LG Mörfelden-Walldorf
Im Mörfelder Wald
 
NEUER PAPST
 
Nach dem Rücktritt von Papst Benedikt stand in Rom die Wahl des Nachfolgers an. Ausgerechnet in die Zeit des Marathons sollte auch die Krönung fallen. Als Zeitpunkt wurde ein Tag um den 10. März herum erwartet. Bis Ostern (spätestens Ende März) wollte der Vatikan ein neues Oberhaupt haben. Zwei Wochen vorm Marathon vermeldete die Kommandozentrale drei mögliche Szenarien:
 
Rundschreiben aus Rom, 2. März / Rennbestätigung durch Bürgermeister Gianni Alemanno / Eventualitäten am Kampftag
1. Sollte die Inthronisation auf den Marathontag fallen, wird der Start auf den Nachmittag nicht später als 16.00 Uhr verschoben. Die Streckenführung mit Start und Ziel am Kolosseum einschließlich Petersplatz wäre die gleiche wie immer.
2. Sollte der neue Papst am Marathontag sein erstes Gebet abhalten, wird um 9.00 Uhr gestartet. Start und Ziel am Kolosseum bleiben erhalten, jedoch soll die Gegend um den Heiligen Stuhl nicht einbezogen werden.
3. Wird bis 17. März kein Pontifex ernannt, beginnt der Marathon um 9.00 Uhr am Kolosseum, die Strecke wird die traditionelle sein, mit möglichen Umleitungen rund um den Vatikanstaat.
 
In jedem Fall sollte die Entscheidung nur unter Berücksichtigung des päpstlichen Zeitplans fallen.
Im Falle eines Starts am Nachmittag war den Läufern eine Verschiebung ihrer Teilnahme auf den Rom-Marathon 2014, 2015 oder 2016 freigestellt.
 
Erklärung der Rennleitung via Netzwelt, 11. März
1. Der Start von der Via dei Fori Imperiali ist in jedem Fall bestätigt.
2. Streckenführung und Startzeit des Marathons werden nach dem Tag der Inthronisation bekanntgegeben. Dies sind die zwei offiziellen Optionen:
a) Keine Inthronisation (Konklave noch am laufen oder vorm ersten Gebet des neuen Papstes):
Marathon wird zwischen 9.15 und 9.30 Uhr starten, aus dem Kolosseum (Via dei Fori Imperiali). mit dem klassischen Kurs, ohne Petersplatz.
b) Inthronisation:
Marathon wird um 14.00 Uhr beginnen, mit einer anderen Rennstrecke. Start ist vorm Kolosseum. Eingeschlossene Optionen sind die Stadtbereiche Ostiense, Appia Antica, Ardeatina, Laurentino, EUR, Marconi, Portuense, Testaccio. Der Endpunkt ist am Kolosseum.

- **Zu bearbeitende Aufgabe**
Gib aus dem Textauszug zum Rom-Marathon den Abschnitt von „LG Mörfelden-Walldorf“ bis einschließlich „gleiche wie immer.“ wortgetreu aus. Die Einträge stammen aus einer anderen Quelle.

- **Daten zur Prüfung**
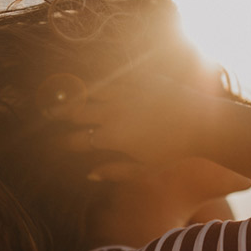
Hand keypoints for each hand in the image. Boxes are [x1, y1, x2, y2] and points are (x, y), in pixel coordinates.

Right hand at [57, 73, 221, 176]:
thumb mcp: (144, 168)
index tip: (55, 144)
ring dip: (74, 94)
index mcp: (112, 137)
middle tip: (46, 115)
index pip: (78, 140)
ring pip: (91, 90)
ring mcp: (125, 92)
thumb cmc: (174, 150)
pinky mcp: (139, 78)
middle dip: (58, 115)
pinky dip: (98, 78)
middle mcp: (113, 113)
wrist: (203, 123)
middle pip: (77, 112)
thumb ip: (115, 171)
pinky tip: (90, 78)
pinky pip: (113, 76)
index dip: (64, 142)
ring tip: (62, 94)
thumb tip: (88, 174)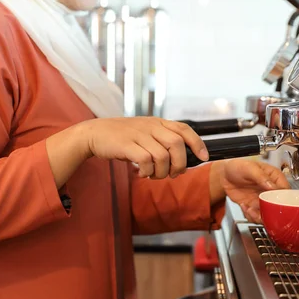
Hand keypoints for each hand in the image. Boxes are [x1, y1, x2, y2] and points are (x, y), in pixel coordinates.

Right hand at [81, 117, 208, 178]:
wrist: (95, 133)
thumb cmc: (123, 137)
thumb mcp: (146, 133)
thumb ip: (163, 143)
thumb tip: (182, 164)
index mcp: (158, 122)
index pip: (184, 128)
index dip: (197, 143)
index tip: (203, 157)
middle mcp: (151, 126)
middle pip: (177, 145)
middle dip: (179, 164)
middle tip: (172, 174)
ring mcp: (138, 134)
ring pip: (162, 156)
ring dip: (161, 171)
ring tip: (153, 175)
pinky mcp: (127, 145)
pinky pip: (146, 161)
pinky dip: (147, 172)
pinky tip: (142, 173)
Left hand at [219, 159, 289, 222]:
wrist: (224, 175)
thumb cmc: (238, 167)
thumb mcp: (250, 168)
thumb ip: (261, 176)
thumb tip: (272, 185)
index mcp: (274, 178)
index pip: (285, 191)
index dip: (282, 199)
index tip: (275, 202)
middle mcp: (270, 191)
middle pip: (278, 206)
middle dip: (270, 211)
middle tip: (260, 209)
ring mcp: (262, 200)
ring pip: (268, 214)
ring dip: (259, 215)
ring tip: (250, 209)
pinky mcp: (254, 207)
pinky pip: (256, 217)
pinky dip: (250, 216)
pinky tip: (244, 206)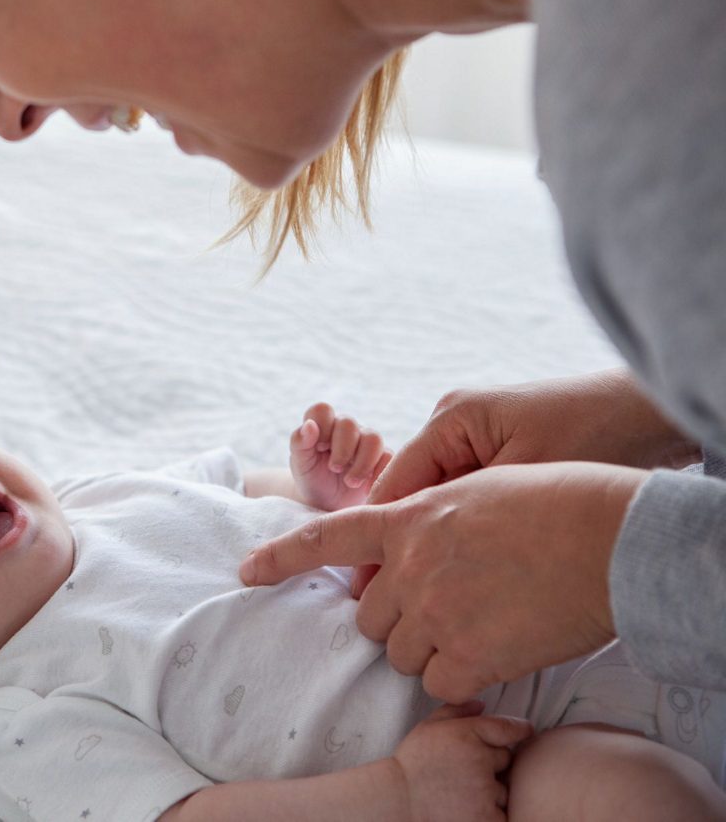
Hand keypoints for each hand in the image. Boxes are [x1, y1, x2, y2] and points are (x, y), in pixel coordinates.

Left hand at [240, 461, 647, 701]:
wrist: (608, 536)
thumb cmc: (553, 502)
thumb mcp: (474, 490)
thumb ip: (426, 520)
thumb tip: (404, 554)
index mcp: (408, 517)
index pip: (326, 538)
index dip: (281, 557)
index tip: (246, 572)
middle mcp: (410, 565)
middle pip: (371, 616)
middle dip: (399, 618)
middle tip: (448, 607)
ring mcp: (436, 611)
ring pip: (402, 653)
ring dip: (432, 648)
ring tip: (483, 622)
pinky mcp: (470, 654)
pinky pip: (439, 684)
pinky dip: (461, 679)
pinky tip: (495, 653)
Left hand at [290, 402, 392, 510]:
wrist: (328, 504)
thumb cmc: (312, 479)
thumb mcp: (300, 464)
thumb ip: (299, 443)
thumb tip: (309, 425)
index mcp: (323, 426)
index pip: (322, 410)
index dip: (321, 426)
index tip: (318, 448)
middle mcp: (346, 430)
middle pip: (349, 424)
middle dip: (341, 449)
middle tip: (334, 469)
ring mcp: (366, 442)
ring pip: (373, 439)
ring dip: (361, 463)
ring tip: (350, 482)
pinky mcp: (382, 459)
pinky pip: (388, 458)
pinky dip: (377, 473)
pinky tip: (365, 488)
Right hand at [346, 369, 697, 595]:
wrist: (652, 416)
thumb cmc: (598, 438)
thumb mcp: (525, 483)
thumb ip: (467, 519)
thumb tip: (418, 565)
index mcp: (452, 420)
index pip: (394, 486)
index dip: (377, 540)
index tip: (368, 586)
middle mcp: (455, 427)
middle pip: (407, 498)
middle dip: (400, 549)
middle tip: (390, 603)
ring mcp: (476, 441)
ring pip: (433, 506)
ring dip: (431, 547)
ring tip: (424, 598)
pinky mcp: (499, 458)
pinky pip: (463, 505)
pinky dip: (460, 538)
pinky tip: (461, 576)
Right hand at [390, 701, 532, 821]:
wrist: (399, 802)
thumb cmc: (412, 764)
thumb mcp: (427, 728)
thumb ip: (455, 711)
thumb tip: (482, 703)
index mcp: (467, 734)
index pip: (508, 728)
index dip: (520, 729)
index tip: (525, 730)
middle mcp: (480, 760)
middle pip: (507, 759)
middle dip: (493, 763)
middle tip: (468, 770)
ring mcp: (486, 791)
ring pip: (504, 788)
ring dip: (491, 790)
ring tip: (463, 792)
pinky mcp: (488, 818)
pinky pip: (502, 812)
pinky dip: (490, 812)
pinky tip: (469, 807)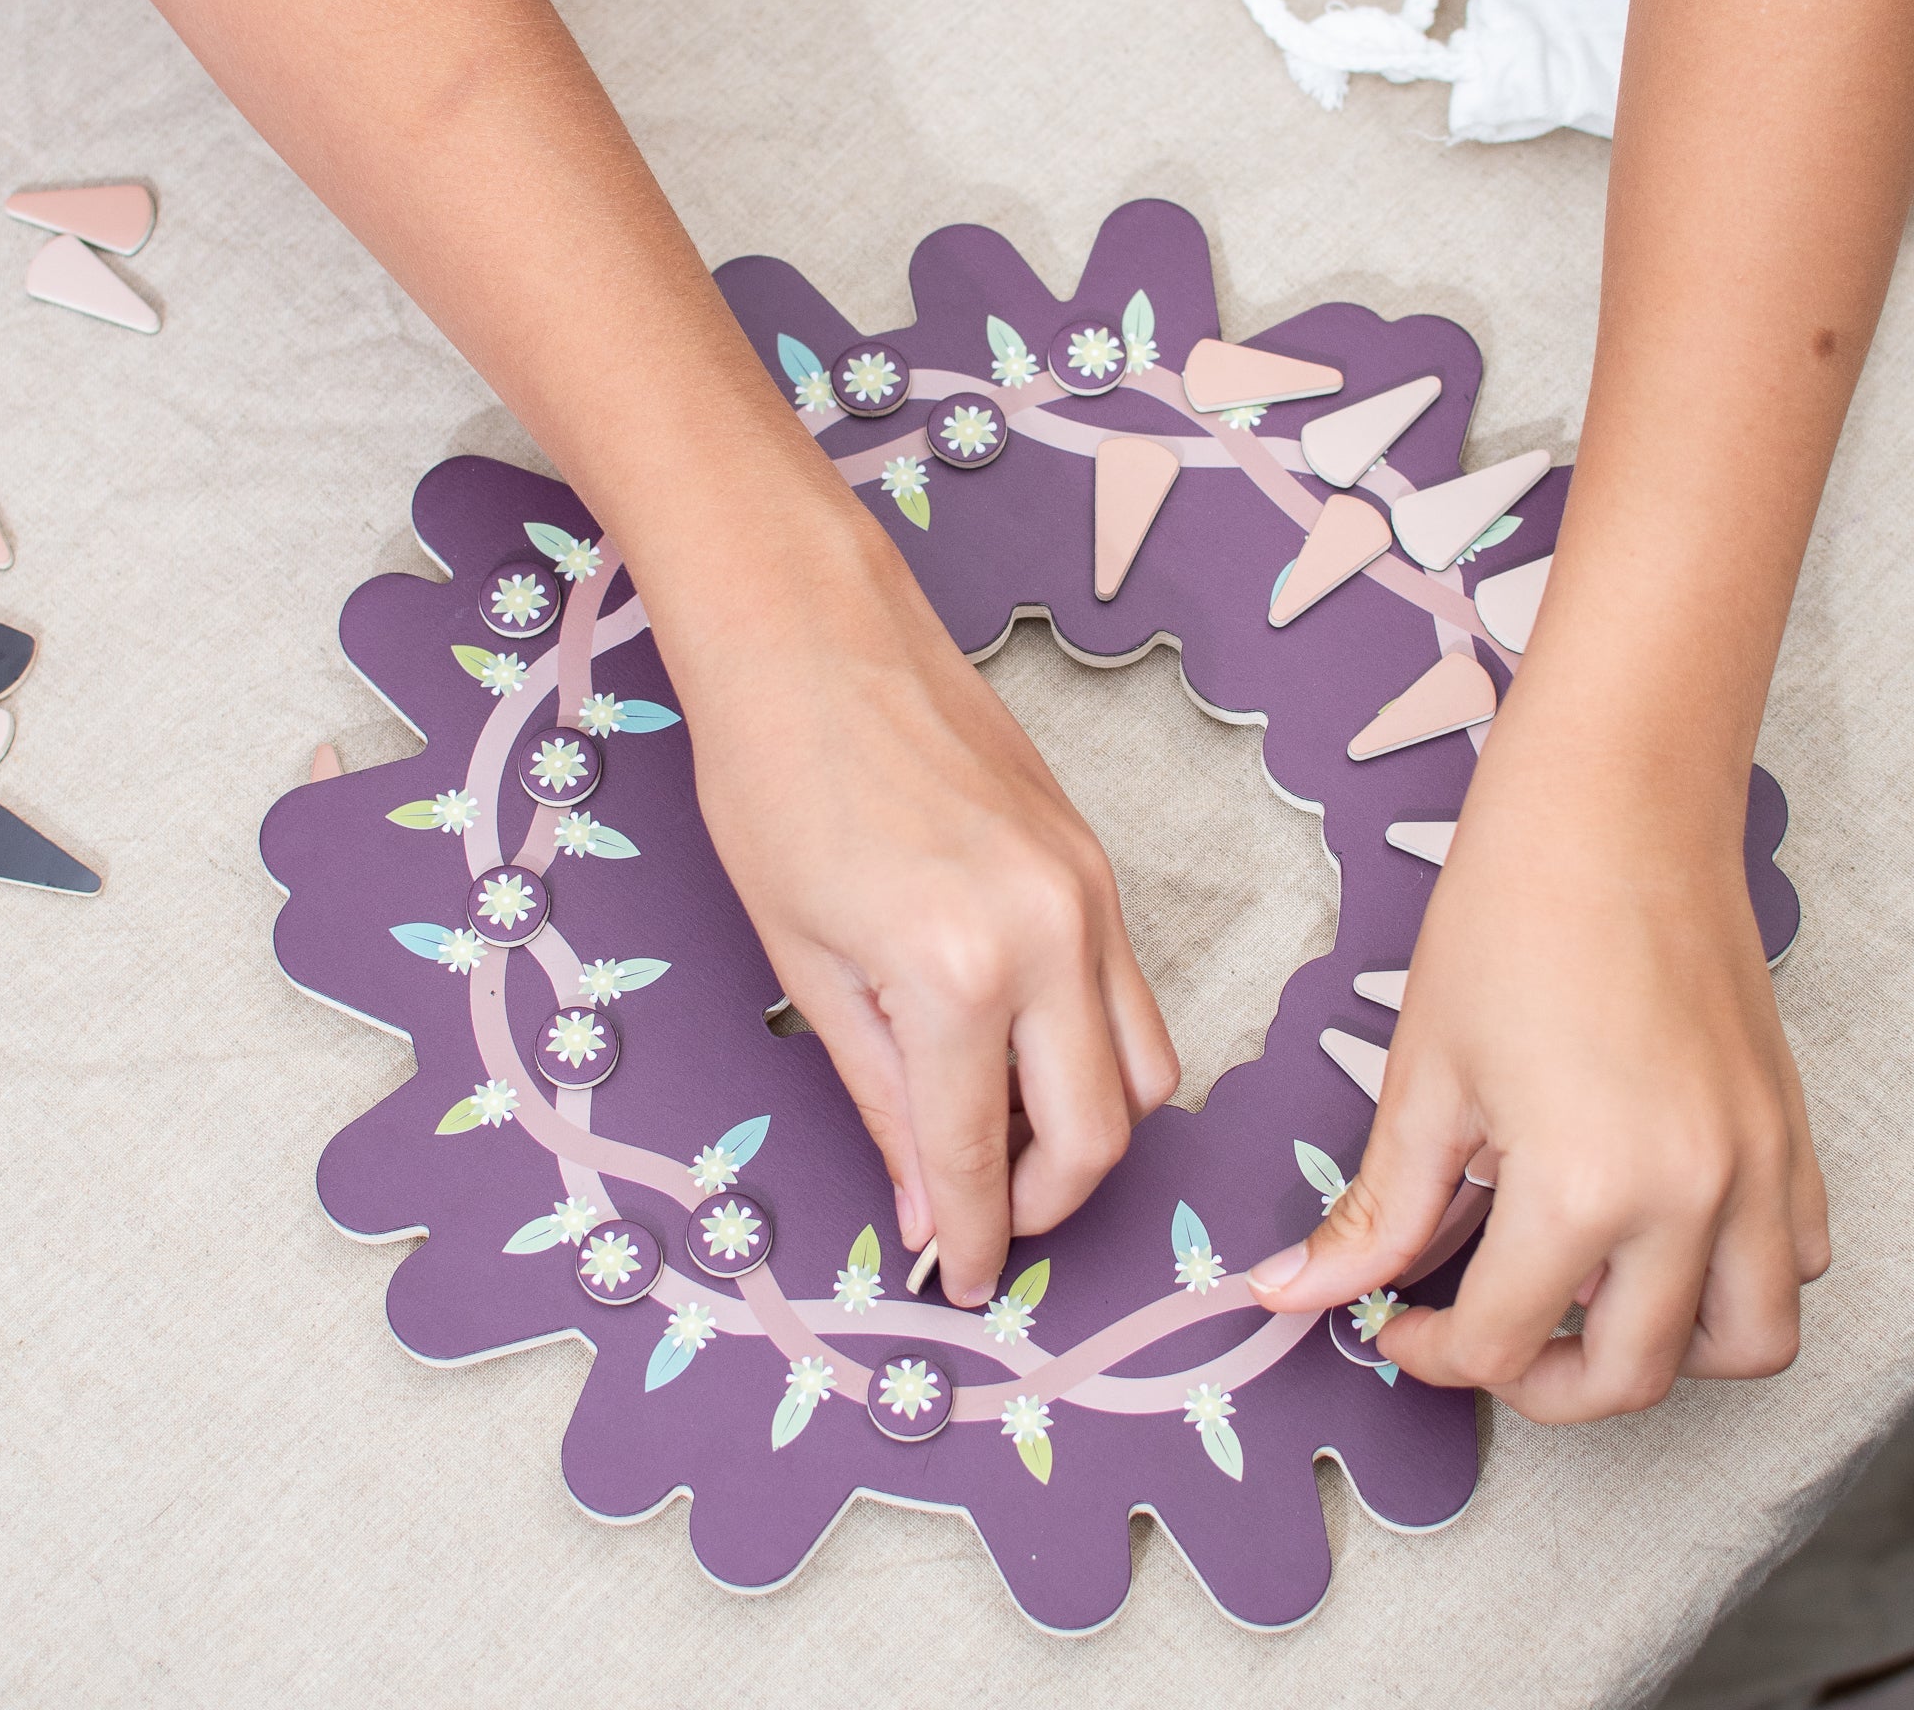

- **Lösung**
LG Mörfelden-Walldorf
Im Mörfelder Wald
 
NEUER PAPST
 
Nach dem Rücktritt von Papst Benedikt stand in Rom die Wahl des Nachfolgers an. Ausgerechnet in die Zeit des Marathons sollte auch die Krönung fallen. Als Zeitpunkt wurde ein Tag um den 10. März herum erwartet. Bis Ostern (spätestens Ende März) wollte der Vatikan ein neues Oberhaupt haben. Zwei Wochen vorm Marathon vermeldete die Kommandozentrale drei mögliche Szenarien:
 
Rundschreiben aus Rom, 2. März / Rennbestätigung durch Bürgermeister Gianni Alemanno / Eventualitäten am Kampftag
1. Sollte die Inthronisation auf den Marathontag fallen, wird der Start auf den Nachmittag nicht später als 16.00 Uhr verschoben. Die Streckenführung mit Start und Ziel am Kolosseum einschließlich Petersplatz wäre die gleiche wie immer.